Prophecies and Chosen Ones
dumbledore11214
dumbledore11214 at yahoo.com
Sun May 31 23:44:29 UTC 2009
No: HPFGUIDX 186812
Carol responds:
<SNIP>
As someone coming to the HP books after a lifetime of reading and rereading
LOTR, I found his skepticism disconcerting at best. Of course, I didn't want
events to be predetermined. What fun is that? The characters become mere
puppets. But a prophecy should be a prophecy, and words should have power (IOW,
there should be a good reason not to say Voldemort's name, as there finally is
in DH). JKR is clearly trying to subvert that tradition, yet she also wants the
Prophecy to come true. Trying to have her cake and eat it, too, apparently. <SNIP>
Alla:
Ah, maybe that is it trying to have her cake and eat it too. I did not find Dumbledore skepticism disconcerting at all, in fact at first I found it encouraging. As I said in the post that started this thread I found the existence of the prophecy to be disappointing, but I am not sure if I was clear why. I was indeed thinking that prophecy makes characters puppets in many ways. Thus I was alt least happy that Dumbledore was skeptical about the prophecy, but then he also seemed to put his hopes in it and guarded Harry as he saw fit at least.
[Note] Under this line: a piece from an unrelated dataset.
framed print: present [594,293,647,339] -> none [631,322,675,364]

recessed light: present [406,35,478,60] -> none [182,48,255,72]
I find it amusing in a sense that in Rick Riordan's world which is in many ways SUPPOSED to be predetermined world, since it is a world of Greek Gods and their offsprings with mortals in our time, that in that world he managed to do the prophecy so well and so surprisingly too IMO. And no, prophecy there does not just make sense if you substitute one word for the word with opposite meaning lol.
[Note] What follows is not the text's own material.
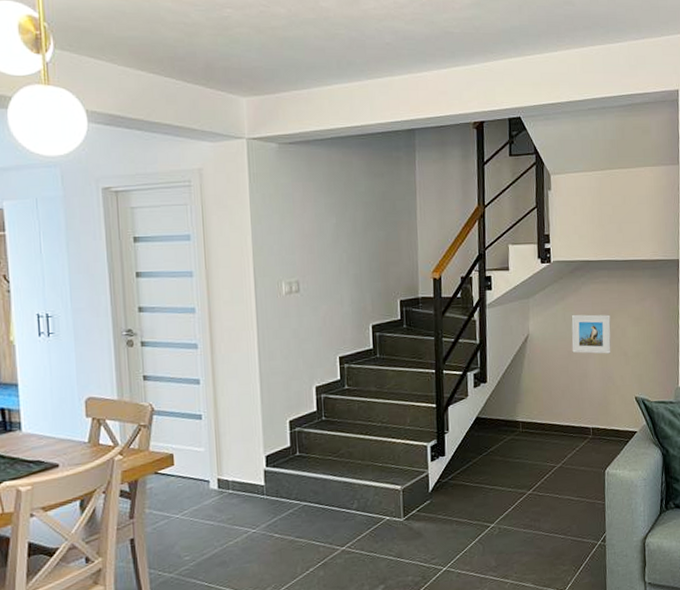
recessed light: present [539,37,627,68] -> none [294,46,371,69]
But I thought that JKR's world was supposed to be about choices and free will, however now I think that the only free will in Potterverse is to be able to choose the will of the epitome of goodness. In a sense I think that how it all played out was done very well and very consistently with the theme that JKR was pursuing. I just found it a little, I don't know, bleak?
Montavilla 47:
["Neither can live while the other survives"] only works if you use the word
"live" to mean "live a full, happy life." And it only works for Harry, because
Harry's the one who has to get rid of Voldemort before he can start enjoying
things like snogging.
Carol responds:
I used to think that, but now I'm pretty sure that the line had nothing to do
with living or surviving in daily life. We can't ignore the previous line,
"Either must die at the hand of the other," which obviously refers to the final
confrontation though "either" is ambiguous and could mean either "one" or
"both." This line allows three possible outcomes: both can die, somehow killing
each other, which might well have happened if Harry had fought back rather than
allowing Voldemort to "kill" him; Voldemort can die at Harry's hand (which sort
of happened though Harry didn't kill him; he died from his own rebounding
curse); or Harry can die and Voldemort can survive (which would have happened, I
think, if Nagini hadn't still been alive when Harry sacrificed himself). The
only impossible outcome is for both to survive the final battle "*for* neither
can live while the other survives." IOW, "neither can live while the other
survives" is linked to "either must did at the hand of the other" by the
conjunction "for" indicating a cause/effect relationship between them. Put in
simple English, one must kill the other (or both must kill each other) *because*
"neither can live while the other survives" the final battle. IOW, only one (or
neither) can survive. Once the Horcruxes are destroyed, there can be only one
survivor.
<SNIP>
Alla:
But I do not know how Either must die line means that Neither can live line refers to the outcome of the final battle. I mean, I understand the interpretation, but isn't it again adding too much to the Prophecy? I thought that prophecy should make sense (at the end of course) on its own merits.
I mean, I also really really like the interpretation that Pippin and Zara suggested that live actually means die, and I think it works more than well, I think it works perfectly, but that requires the substitute of the whole world to its antonym, right? I am just not sure how this is a fair play on author's part.